Tension will always exist between the power that law enforcement must have to defend society from violence and the restraints on that power to protect society from abusive authority.
The history of the 1960s and the early 1970s demonstrates that the competing claims of security and individual freedom are not a theoretical problem, but one of vital importance. Congressional committees found that the FBI in those years conducted nothing less than a systematic assault on the constitutional rights of many American citizens.

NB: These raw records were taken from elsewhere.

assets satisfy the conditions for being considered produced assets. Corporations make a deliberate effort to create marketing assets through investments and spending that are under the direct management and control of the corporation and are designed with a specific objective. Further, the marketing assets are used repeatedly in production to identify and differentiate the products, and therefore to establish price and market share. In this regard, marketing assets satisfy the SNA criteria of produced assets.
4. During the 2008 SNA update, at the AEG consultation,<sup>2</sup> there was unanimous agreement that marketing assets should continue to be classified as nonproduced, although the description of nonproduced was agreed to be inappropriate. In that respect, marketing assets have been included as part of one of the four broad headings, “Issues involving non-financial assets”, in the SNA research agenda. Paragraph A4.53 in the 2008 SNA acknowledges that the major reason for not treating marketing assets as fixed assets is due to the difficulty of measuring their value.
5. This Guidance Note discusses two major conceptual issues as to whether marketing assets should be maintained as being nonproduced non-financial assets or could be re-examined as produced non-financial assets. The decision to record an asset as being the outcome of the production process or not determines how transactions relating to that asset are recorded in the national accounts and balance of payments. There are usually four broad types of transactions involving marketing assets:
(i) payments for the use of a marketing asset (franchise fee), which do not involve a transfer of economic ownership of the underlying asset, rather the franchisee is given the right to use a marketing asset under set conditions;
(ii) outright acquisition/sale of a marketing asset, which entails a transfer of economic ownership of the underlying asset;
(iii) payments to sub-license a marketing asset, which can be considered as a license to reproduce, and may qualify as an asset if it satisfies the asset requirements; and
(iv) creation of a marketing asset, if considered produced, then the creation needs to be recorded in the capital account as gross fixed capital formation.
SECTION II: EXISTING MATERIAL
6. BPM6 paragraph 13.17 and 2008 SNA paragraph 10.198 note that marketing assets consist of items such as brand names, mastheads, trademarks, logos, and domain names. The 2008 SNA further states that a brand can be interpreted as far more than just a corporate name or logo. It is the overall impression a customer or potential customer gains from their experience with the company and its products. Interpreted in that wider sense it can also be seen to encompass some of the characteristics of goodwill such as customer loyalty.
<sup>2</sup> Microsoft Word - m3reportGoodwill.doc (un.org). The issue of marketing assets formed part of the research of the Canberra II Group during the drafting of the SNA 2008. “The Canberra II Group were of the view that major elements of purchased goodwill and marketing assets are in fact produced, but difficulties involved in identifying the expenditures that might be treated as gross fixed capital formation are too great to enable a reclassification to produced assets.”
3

In reaction to these disclosures, President Gerald R. Ford's attorney general, Edward H. Levi, brought the FBI under a comprehensive set of guidelines in 1976. Those rules, which governed the investigation of domestic terrorism, were modified by the Reagan Administration in 1983. And now a committee of the American Bar Assn. recommends an amendment of the revised rules to provide additional safeguards for lawful dissent.
Among its recommendations, the committee urges that FBI field offices be required to inform FBI headquarters before opening a probe involving domestic security. The lack of such reporting makes it difficult to ascertain whether field agents are observing the guidelines governing these investigations. Another reform proposes that the FBI describe the scope of an investigation in writing at an early point so that agents can decide what records or information is pertinent. Close monitoring of informants is urged to make certain that they concentrate on reporting evidence of crimes and not on the political beliefs of suspects.